[Oberon] RiskFive; was Oberon on ULX3S explanation

Andreas Pirklbauer andreas_pirklbauer at yahoo.com
Wed Nov 13 21:53:33 CET 2019


   > I admit that the address fixing is not the easiest part of a compiler and module loader,
   > but it is not undocumented. The first paragraph of  chapter 12.7.9 in this document
   > https://inf.ethz.ch/personal/wirth/ProjectOberon/PO.Applications.pdf explains what
   > the compiler generates, why its doing it and what fields the module loader has to
   > extract so he can modify the instruction while loading the module from disk to memory.

Jörg,

Thanks for pointing out additional sections in the book which also talk about this topic. I was referring to section 6.3. in the previous msg.

This is probably one area where the book indeed suffers a little bit from the “distributed documentation” syndrome (but at least it’s all contained in a single book!). An alternative way to describe this topic would be to bring all the pieces together and write a paragraph along the following lines:


1. The compiler cannot include absolute addresses in object files, but includes numbers. This is done in order not to violate the basic postulate of modular programming (which states that changes in the implementation must not lead to changes in the interface of a module).

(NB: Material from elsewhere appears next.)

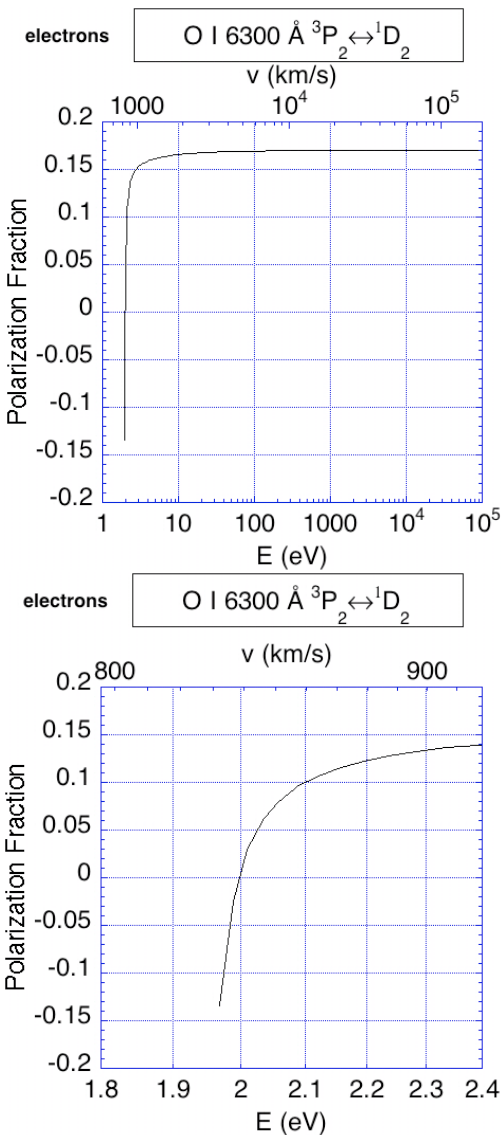
Fig. 2. Impact polarization (linear polarization) due to line col- lisional excitation by directive electrons, as a function of the en- ergy of the colliding electron, which is assumed to propagate along O x , the radiation being observed along O z . A positive polarization means radial polarization, i.e. oriented also along O x , lying inside the scattering plane. A negative polarization means tangential po- larization, i.e. oriented along O y , perpendicular to the scattering plane. Bottom: zooming in around the threshold energy,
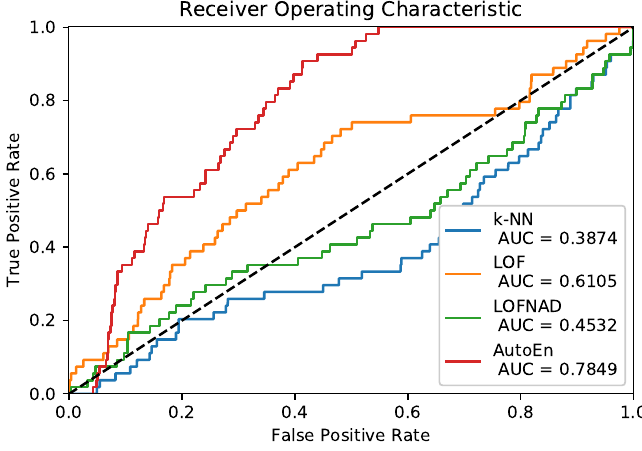
Figure 6. The ROCs and the AUC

2. The compiler generates the following BL instruction for external procedure call in ORG.Call (containing only numbers!):

     | BL (4) | cond (4) | mno (4) | pno (8) | pc-fixorgP (12) | 

3. Which the module loader will fix up to

     | BL (4) | cond (4) | offset relative to PC (24) | 

using the now know absolute addresses of the referenced module and procedure (these are known only at load time).